Jacob Hashimoto at Miles McEnery Gallery

At first glance, the entrance to Jacob Hashimoto’s installation at Miles McEnery Gallery appears to be blocked by a super abundance of paper and bamboo disks, his signature material.  No one pauses for a moment though, before climbing the gallery stairs and whipping out a phone to photograph the strings of shapes that form a cloud overhead.  Called ‘kites’ by the artist, the forms are heavier than the airborne toys but resemble them in their paper on frame structure, sense of lightness and potential for movement.  Austere in black and white tones that echo the gallery architecture, the installation is restrained yet exuberant, balanced yet dynamic.  (On view through Oct 21st).

Jacob Hashimoto, installation view of ‘The Disappointment Engine,’ at Miles McEnery Gallery, Sept 2023.

Nina Canell at 303 Gallery

Swedish artist Nina Canell has explained that sculpture is ‘an encounter,’ meaning that the atmosphere created by a piece and its materials will drive interest.  In the artist’s first solo show at 303 Gallery in Chelsea, unusual works involving fossils and conveyors achieve this goal, prompting curiosity via strange juxtapositions.  In this piece titled ‘Mother of Dust,’ a moving conveyor belt dominates the gallery; positioned just above the belt, a broom pushes along a handful of pearls.  As large as the sculpture is, the interest is in the point at which broom and pearls meet and the constantly moving, changing pattern of pearls generated by the device.  Canell’s interest is in geology, time and the interventions of humans in nature; although humans are absent here, their presence is indicated by the broom’s work – a process that has been set in motion and left to play out as it will.  (On view through Oct 28th).

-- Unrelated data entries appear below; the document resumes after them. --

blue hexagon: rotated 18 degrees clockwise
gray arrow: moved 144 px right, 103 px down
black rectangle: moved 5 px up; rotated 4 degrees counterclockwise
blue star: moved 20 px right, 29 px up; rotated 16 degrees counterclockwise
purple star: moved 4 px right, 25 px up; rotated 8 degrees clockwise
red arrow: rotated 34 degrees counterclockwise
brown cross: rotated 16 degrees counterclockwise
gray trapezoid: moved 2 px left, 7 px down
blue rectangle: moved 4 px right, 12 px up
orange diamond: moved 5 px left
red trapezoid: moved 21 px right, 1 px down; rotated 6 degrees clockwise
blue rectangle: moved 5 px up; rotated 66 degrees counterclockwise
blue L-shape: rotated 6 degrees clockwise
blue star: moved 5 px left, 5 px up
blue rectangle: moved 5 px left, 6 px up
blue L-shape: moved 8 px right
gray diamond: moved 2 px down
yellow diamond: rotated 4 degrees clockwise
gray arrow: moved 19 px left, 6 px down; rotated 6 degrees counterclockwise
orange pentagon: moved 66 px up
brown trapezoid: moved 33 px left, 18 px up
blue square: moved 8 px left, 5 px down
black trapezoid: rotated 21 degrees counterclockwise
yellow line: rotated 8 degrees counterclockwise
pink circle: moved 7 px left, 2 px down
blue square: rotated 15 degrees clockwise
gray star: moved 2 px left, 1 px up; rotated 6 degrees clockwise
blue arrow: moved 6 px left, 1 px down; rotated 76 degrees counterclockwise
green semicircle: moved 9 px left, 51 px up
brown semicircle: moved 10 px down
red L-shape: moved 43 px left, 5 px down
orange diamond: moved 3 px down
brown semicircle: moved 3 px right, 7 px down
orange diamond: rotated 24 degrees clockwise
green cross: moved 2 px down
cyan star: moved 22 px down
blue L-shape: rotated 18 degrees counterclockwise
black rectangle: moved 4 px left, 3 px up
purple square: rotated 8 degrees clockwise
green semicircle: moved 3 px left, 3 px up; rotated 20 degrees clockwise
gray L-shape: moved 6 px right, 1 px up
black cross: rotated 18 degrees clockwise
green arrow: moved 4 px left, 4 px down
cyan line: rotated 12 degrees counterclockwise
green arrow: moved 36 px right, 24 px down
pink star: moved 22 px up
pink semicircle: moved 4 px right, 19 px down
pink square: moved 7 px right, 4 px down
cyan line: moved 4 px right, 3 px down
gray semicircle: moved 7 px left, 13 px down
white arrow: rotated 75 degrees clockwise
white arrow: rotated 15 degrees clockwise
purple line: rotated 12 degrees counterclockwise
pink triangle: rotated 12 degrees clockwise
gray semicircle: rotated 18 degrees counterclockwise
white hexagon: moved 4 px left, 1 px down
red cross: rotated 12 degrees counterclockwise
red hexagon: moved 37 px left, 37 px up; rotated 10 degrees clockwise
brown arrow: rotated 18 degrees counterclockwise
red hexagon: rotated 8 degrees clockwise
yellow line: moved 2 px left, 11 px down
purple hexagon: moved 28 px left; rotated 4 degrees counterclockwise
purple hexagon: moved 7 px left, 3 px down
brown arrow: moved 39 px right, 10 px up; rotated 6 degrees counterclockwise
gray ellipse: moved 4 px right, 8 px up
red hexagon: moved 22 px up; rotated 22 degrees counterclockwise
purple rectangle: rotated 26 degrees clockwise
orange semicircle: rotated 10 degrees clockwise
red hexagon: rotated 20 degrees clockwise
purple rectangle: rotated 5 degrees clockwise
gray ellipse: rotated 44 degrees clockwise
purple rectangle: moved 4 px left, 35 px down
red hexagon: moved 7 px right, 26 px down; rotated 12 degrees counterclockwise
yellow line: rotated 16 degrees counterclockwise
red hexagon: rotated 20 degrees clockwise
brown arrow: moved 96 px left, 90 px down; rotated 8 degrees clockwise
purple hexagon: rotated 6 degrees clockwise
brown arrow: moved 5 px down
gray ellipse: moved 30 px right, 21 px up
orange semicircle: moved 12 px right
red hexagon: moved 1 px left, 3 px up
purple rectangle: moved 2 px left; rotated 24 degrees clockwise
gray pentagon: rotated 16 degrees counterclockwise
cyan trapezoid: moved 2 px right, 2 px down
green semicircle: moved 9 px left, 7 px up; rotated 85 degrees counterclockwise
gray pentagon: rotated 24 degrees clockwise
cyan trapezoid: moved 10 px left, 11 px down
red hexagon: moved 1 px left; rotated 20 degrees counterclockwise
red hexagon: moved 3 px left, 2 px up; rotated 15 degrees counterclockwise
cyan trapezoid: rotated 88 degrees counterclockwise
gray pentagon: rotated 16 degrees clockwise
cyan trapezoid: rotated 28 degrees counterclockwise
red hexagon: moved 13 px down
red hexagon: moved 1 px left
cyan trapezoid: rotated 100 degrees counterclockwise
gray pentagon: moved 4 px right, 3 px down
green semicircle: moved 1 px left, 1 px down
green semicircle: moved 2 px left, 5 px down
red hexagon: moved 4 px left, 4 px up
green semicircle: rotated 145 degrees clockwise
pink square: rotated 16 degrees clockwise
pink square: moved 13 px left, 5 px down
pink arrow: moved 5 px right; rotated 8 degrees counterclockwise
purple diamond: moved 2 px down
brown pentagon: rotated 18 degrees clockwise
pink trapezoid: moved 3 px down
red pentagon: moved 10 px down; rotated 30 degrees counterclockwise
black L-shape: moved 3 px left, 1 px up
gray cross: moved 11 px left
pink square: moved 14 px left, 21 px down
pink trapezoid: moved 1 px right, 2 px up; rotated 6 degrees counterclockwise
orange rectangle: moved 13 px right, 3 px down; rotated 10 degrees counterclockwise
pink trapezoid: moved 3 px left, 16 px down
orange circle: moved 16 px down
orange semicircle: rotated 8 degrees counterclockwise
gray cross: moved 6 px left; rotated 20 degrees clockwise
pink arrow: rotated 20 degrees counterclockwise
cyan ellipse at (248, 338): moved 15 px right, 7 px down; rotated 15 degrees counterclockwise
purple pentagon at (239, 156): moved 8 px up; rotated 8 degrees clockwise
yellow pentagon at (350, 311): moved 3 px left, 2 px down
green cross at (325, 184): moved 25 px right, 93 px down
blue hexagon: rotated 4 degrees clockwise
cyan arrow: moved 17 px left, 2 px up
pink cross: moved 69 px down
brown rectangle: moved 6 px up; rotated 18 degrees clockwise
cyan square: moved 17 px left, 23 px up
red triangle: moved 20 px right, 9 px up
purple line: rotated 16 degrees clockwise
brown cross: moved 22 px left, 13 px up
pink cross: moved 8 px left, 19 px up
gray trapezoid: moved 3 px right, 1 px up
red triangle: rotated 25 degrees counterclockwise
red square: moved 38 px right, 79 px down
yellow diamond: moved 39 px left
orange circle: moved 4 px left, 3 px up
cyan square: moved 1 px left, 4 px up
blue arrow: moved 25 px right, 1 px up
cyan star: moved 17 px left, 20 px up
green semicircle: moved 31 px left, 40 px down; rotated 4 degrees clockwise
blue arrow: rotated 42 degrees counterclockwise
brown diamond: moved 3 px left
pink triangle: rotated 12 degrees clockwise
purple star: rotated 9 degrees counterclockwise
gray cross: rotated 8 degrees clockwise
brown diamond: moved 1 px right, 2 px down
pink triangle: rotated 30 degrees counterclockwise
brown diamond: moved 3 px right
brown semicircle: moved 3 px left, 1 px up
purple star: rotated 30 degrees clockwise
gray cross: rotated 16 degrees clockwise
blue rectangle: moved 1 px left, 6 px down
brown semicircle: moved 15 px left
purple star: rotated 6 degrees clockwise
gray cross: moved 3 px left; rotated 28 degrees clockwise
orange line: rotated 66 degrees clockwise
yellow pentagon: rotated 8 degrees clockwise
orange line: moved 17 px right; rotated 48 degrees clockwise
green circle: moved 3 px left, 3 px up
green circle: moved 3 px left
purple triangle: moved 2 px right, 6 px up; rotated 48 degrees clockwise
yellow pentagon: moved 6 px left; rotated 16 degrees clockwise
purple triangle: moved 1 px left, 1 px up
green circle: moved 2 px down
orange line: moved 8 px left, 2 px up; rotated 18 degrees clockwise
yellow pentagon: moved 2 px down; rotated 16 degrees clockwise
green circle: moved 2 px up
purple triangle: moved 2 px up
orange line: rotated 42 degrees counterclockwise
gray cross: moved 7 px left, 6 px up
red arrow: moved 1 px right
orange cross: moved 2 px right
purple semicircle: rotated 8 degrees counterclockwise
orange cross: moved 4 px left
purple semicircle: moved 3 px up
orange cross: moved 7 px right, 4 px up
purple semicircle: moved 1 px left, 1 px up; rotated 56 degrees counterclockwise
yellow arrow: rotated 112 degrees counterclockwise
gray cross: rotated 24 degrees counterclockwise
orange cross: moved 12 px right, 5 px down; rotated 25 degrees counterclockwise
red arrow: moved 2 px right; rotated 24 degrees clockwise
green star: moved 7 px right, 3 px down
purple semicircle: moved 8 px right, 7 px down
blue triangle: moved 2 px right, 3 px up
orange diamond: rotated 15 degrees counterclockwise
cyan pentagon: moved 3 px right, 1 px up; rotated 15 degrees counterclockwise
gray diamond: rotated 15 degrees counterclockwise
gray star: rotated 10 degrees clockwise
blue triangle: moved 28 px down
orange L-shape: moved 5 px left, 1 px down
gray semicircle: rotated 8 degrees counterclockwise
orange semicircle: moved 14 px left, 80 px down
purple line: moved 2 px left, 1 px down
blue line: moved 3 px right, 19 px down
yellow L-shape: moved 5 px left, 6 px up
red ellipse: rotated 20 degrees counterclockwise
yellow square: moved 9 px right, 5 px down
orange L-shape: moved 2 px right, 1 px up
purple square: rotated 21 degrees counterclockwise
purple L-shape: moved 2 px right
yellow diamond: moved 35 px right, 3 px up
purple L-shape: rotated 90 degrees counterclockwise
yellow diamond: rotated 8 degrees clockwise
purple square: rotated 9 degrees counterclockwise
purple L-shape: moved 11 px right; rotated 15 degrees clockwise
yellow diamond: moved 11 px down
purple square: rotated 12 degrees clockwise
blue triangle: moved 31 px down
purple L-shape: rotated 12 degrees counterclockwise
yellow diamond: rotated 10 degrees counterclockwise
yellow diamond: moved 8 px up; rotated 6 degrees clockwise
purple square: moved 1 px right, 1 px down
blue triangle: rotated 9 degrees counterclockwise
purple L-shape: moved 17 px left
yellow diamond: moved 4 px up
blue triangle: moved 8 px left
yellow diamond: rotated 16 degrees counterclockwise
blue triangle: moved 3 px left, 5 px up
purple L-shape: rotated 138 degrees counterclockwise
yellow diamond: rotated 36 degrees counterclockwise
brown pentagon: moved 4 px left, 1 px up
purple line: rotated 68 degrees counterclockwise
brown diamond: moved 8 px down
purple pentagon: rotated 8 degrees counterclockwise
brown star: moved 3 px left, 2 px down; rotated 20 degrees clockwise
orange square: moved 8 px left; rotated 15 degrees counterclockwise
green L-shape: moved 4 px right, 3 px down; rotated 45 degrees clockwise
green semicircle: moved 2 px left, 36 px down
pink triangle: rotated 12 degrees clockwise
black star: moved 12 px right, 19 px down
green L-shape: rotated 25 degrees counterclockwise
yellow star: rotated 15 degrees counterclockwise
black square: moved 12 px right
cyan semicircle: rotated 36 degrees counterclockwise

Nina Canell, Mother of Dust, pearls, broom, modified conveyor belt, 280 x 35 x 23 inches, 2023.

Kelly Akashi at Tanya Bonakdar Gallery

Kelly Akashi’s poetic assemblages of sculpture in glass, stone, bronze and rammed earth at Tanya Bonakdar Gallery heighten awareness of her materials and processes while juxtaposing human concepts of time with comparatively vast measures of time on earth and in the universe. Here, the glass sphere titled ‘Cosmic Axis,’ brings to mind the axis around which the earth rotates while also alluding to the connection between heavenly and terrestrial realms.  Surrounded by photos of distant nebula taken by telescopes, the sculpture feels especially present in the space of the gallery, its delicacy contrasted by a large concrete pedestal and enhanced by cherry blossoms on top that extend into the space of the sphere. (On view in Chelsea through June 10th).

Kelly Akashi, Cosmic Axis, Flame-worked borosilicate on rotating cast concrete pedestal, 77 x 22 x 22 inches, 2022-23.

Cecily Brown at The Metropolitan Museum of Art

Cecily Brown’s energetic brushwork comes to a boil at the center of her 2006-08 painting, Memento Mori I, a highlight of her current retrospective at The Metropolitan Museum of Art.   The museum identifies the roiling mass of white, blue and pinkish tones in the foreground as a tablecloth and place settings being yanked from the table, a reference to an English poem meant to instruct young people not to tip their chairs back.  Elsewhere, a female nude dances with death (inspired by an Edvard Munch print), a tabletop still life proffers an enormous, blood red lobster claw and the heads of two children are positioned to form a skull.  Such reminders of mortality and offers of moral instruction recall highlights from the Met’s historic European painting collections, suggesting the themes’ the continued resonance.  (On view on the Upper East Side through Dec 3rd).

Cecily Brown, Memento Mori I, oil on linen, 2006-08.

Tony Cragg at Lisson Gallery

Protesters and police clash in a blaze of color in British sculptor Tony Cragg’s 1987 piece ‘Riot’ a sculptural installation running the length of one of Lisson Gallery’s Chelsea spaces.  Forty years ago, Cragg made a name for himself with artworks and installations composed of found plastic elements, a material that lacked the associations carried by more traditional media like bronze, marble or wood.  Inspired by social unrest in ‘80s Britain, Cragg employs a modern material, fragmented and formerly discarded, to illustrate conflict between citizen and state. (On view in Chelsea through April 15th).

Tony Cragg, detail of installation of Riot, 1987 at Lisson Gallery in Chelsea, March ’23.